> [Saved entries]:
____

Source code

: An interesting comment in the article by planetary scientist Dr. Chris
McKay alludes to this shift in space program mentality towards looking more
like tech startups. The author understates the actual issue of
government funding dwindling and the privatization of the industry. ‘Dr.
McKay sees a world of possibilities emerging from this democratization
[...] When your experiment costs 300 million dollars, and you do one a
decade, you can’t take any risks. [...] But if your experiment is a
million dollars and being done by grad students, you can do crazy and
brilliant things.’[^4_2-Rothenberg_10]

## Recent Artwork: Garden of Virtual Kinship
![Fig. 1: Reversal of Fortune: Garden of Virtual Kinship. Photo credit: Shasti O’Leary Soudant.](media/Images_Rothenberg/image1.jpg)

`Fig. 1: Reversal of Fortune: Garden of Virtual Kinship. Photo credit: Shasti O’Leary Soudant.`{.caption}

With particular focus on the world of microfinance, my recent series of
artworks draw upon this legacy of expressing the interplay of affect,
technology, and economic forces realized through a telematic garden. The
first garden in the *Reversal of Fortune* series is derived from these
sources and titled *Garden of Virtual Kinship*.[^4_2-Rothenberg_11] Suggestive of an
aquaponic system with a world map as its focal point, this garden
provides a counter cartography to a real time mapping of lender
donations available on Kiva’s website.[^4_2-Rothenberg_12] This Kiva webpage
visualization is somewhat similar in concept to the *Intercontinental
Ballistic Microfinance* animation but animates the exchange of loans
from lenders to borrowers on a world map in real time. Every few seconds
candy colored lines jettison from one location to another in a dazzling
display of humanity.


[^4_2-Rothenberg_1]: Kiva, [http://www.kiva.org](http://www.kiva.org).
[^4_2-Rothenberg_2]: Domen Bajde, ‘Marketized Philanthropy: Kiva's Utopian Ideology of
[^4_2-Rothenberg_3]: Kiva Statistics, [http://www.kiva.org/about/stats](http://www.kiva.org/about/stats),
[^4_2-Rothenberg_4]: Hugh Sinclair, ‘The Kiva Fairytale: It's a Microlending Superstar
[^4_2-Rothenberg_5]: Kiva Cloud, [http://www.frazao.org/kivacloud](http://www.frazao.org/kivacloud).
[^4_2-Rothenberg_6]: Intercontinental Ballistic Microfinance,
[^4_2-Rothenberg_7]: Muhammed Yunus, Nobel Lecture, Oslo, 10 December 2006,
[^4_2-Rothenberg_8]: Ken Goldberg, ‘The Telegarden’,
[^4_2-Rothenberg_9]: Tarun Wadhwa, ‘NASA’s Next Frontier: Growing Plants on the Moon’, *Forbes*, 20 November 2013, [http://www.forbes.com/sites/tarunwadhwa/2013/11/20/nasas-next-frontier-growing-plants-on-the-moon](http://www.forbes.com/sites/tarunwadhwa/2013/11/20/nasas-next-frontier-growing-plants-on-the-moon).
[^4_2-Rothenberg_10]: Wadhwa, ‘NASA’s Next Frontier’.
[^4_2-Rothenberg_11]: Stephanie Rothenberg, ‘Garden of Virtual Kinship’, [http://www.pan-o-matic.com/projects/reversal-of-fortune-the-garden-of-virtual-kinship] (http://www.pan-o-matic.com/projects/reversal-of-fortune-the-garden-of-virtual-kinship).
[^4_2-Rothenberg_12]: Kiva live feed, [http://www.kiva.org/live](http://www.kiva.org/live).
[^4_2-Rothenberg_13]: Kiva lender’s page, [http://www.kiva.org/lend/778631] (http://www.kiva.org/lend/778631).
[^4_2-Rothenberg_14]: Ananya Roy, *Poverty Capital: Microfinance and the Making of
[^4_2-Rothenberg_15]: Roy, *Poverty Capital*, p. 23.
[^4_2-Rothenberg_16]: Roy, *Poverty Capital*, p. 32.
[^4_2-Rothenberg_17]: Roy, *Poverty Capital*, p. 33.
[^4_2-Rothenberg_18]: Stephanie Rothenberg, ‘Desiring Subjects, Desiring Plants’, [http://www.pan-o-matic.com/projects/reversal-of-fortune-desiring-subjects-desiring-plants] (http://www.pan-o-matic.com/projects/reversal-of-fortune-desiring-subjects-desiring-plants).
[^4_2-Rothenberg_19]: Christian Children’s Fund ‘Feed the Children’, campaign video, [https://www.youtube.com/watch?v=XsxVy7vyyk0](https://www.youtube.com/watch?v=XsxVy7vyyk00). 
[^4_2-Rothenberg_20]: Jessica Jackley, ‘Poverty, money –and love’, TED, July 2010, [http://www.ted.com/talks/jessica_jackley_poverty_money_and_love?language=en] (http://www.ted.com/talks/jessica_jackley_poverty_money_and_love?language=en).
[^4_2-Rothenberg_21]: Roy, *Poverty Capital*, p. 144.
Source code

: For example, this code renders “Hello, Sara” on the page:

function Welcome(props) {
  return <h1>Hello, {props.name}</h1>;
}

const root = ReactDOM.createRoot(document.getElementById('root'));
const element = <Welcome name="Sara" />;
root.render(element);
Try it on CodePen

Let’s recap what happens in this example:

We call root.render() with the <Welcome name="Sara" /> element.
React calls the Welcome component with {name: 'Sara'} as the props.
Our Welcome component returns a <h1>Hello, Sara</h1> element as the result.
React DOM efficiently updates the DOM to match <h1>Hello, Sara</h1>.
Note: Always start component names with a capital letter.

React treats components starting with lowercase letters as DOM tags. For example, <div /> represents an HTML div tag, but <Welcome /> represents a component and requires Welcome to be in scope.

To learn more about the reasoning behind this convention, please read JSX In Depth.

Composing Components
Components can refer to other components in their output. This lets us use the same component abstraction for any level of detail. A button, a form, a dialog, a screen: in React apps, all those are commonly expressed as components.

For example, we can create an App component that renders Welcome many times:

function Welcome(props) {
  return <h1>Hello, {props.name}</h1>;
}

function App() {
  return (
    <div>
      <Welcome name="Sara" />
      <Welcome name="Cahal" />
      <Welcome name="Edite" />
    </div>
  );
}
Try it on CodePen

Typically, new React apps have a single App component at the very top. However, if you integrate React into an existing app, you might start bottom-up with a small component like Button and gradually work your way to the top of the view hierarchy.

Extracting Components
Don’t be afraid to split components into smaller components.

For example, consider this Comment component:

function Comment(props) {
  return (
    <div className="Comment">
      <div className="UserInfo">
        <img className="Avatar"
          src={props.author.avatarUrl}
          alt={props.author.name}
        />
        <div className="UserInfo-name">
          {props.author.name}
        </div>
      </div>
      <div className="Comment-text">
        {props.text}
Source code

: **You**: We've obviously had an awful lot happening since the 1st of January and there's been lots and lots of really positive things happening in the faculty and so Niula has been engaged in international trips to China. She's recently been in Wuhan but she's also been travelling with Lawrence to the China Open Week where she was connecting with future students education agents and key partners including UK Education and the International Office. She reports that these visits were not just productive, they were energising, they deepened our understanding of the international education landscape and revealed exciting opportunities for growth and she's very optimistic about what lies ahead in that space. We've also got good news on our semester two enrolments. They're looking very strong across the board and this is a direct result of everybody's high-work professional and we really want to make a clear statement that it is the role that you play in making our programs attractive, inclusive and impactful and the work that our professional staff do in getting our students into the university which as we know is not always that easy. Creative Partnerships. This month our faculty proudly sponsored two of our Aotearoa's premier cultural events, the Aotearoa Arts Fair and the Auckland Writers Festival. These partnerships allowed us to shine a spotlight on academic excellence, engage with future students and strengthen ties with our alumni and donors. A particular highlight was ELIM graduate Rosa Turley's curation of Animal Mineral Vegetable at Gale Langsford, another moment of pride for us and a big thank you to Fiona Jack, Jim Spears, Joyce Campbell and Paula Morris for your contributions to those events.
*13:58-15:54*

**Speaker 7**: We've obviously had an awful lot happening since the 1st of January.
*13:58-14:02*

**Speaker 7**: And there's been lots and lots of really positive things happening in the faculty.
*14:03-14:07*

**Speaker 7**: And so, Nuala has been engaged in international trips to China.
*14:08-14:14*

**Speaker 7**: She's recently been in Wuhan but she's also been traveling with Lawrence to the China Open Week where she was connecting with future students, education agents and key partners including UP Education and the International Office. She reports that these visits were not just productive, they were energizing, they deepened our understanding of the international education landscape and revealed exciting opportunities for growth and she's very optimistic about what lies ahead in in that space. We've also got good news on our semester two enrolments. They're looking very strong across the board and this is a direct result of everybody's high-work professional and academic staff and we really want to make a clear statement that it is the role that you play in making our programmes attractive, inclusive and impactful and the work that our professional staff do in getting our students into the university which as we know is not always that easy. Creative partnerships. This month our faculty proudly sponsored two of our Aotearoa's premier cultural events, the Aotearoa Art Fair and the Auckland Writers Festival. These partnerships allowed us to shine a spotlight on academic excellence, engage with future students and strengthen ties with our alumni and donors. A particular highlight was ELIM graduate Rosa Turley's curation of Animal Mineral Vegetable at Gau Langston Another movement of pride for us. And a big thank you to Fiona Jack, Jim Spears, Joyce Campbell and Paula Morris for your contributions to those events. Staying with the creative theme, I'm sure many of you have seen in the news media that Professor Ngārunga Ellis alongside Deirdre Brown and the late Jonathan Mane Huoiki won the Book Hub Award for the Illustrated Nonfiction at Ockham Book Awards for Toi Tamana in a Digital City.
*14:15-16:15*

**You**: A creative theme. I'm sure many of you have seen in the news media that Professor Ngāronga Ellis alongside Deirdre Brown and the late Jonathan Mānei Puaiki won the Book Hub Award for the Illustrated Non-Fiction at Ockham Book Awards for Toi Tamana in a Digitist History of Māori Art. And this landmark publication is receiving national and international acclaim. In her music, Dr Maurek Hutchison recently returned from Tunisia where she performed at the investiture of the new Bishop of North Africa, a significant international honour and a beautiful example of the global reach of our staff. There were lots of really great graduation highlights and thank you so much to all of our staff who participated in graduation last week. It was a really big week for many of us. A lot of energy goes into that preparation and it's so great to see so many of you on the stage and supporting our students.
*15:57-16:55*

____

> [EXERCISE DETAILS]: The expected answer is a copy of each line above containing "million".

> [ANSWER SPACE]:
[...] When your experiment costs 300 million dollars, and you do one a
million dollars and being done by grad students, you can do crazy and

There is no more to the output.